As the school year comes to an end, many kids and parents are wondering what the summer will bring. For working parents, especially, child care can be a top priority during the summer months — but kids are mainly concerned with the fun that awaits them. Luckily, summer camps are the perfect compromise!
Parents have to look no further than the Parks and Recreation department of Orange County to find an interesting summer camp program.
“We put on half-day specialized camps mostly within the STEM or STEAM theme and they run from eight o’clock to 12 and then from one to five,” said Christopher Sousa, recreation superintendent for the department.
“We provide free lunchtime, they bring their own lunches and we provide free stuff for kids that will stay over and go to a morning camp and an afternoon camp.”
The half camps include everything from theatre, cooking and painting to sports like baseball and soccer. The types of camps offered each week are also based on the different age groups to which the programs cater.
“In my 19 years of experience with this, kids are more interested in summer camps when they have more of a say in what it’s about and if it fits what their likes and desires are,” Sousa said. “We have had this model for five years and we have kept prices low and kept different genres or different types of camps so there are different opportunities for kids.”
There are several specialized camps for children over the summer that focus on specific hobbies and activities. For example, Ballet School of Chapel Hill offers different workshops throughout the summer focusing on types of dance such as jazz, hip-hop and even fencing. Trinity School of Durham and Chapel Hill is also holding summer camps that introduce special topics, such as movie-making, pottery, robotics and sewing.
The Carrboro Recreation and Parks Department, along with local schools and organizations, are offering a variety of summer camps this season. Photo by Gabrielle Palacio.

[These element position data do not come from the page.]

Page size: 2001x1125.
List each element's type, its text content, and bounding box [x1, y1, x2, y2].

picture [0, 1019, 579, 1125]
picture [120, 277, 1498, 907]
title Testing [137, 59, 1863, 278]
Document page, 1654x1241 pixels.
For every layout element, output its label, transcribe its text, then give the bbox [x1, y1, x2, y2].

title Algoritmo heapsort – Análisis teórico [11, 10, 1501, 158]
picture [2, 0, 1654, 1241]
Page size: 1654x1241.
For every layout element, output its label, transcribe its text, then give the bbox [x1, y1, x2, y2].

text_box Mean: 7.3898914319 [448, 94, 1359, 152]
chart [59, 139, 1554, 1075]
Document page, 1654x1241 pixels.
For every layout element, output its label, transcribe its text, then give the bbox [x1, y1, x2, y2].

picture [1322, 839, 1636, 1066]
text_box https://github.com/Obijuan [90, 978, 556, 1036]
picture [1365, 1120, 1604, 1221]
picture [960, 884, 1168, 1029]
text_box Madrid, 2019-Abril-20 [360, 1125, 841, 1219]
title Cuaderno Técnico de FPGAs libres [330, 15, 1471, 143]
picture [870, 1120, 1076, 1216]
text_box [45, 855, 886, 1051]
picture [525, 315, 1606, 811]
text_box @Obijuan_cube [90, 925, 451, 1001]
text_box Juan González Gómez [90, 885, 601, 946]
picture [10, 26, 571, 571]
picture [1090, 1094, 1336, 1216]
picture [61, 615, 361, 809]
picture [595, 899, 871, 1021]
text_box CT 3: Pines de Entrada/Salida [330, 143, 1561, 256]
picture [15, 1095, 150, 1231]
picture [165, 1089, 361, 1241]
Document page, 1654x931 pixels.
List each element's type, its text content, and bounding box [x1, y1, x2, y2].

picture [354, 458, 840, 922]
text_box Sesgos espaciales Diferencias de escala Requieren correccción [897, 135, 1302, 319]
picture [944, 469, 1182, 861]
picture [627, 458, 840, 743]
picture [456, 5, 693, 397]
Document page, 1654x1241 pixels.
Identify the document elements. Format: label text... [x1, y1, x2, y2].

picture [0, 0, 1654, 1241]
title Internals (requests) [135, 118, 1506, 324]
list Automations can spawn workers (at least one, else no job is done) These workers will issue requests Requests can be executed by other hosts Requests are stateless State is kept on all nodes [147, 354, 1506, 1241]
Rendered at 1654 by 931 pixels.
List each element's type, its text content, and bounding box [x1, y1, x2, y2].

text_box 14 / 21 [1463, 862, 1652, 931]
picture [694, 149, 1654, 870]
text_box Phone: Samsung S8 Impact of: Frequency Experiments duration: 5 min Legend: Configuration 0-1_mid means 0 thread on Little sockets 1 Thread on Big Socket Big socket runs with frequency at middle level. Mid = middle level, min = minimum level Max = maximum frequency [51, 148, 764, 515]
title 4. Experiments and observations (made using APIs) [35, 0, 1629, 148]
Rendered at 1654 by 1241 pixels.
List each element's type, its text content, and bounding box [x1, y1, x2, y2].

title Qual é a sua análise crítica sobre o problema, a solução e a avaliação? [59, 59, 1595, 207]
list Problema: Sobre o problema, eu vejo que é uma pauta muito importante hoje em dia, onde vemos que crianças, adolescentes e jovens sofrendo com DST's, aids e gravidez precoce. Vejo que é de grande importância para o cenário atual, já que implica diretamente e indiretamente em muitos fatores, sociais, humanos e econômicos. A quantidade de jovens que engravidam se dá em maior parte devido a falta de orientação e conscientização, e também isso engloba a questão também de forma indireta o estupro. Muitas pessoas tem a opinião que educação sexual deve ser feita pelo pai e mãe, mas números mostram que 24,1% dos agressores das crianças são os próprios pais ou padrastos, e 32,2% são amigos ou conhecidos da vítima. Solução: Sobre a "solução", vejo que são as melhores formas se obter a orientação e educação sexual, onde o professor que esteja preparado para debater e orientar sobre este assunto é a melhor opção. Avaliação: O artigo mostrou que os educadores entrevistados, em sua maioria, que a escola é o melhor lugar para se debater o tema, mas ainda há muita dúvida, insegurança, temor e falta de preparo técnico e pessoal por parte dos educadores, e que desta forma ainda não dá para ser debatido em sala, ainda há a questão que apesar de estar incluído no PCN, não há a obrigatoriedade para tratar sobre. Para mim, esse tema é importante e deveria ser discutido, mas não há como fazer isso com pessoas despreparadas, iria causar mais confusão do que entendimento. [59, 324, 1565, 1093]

Another great opportunity for kids this summer can be found at Camelot Academy, where academics are combined with recreational youth groups for ages 6 to 12.
“People drop their kids off and they play games until around nine o’clock, then they do an hour of math, take a break and then work on English,” Scott Mitchell, director of admissions at Camelot Academy, said. “After that, it’s lunch time, and around 12 we take a bus to go swimming, bowling or roller skating.”
The program provides individualized work for each student based on feedback given from their parents at the beginning of each week.
“We’ve been doing this for 25 years, and it’s a unique program,” Mitchell said. “We get the academics out of the way in the morning, so by lunch they have forgotten that they even had to do it.”
Camelot Academy also has a summer exchange camp that allows students from China to come to the United States and tour cities like Boston and New York. After visiting these cities, they come to the academy and stay with American host families while they learn.
“We have different programs like teaching English as a second language and Chinese teachers to teach them American culture,” Mitchell said. “We also include American students who learn calligraphy and Chinese language with the Chinese teachers so that all of the students benefit from the program.”
Both of these summer programs have already begun registration and are continuing to take students throughout the summer as long as they have not reached capacity.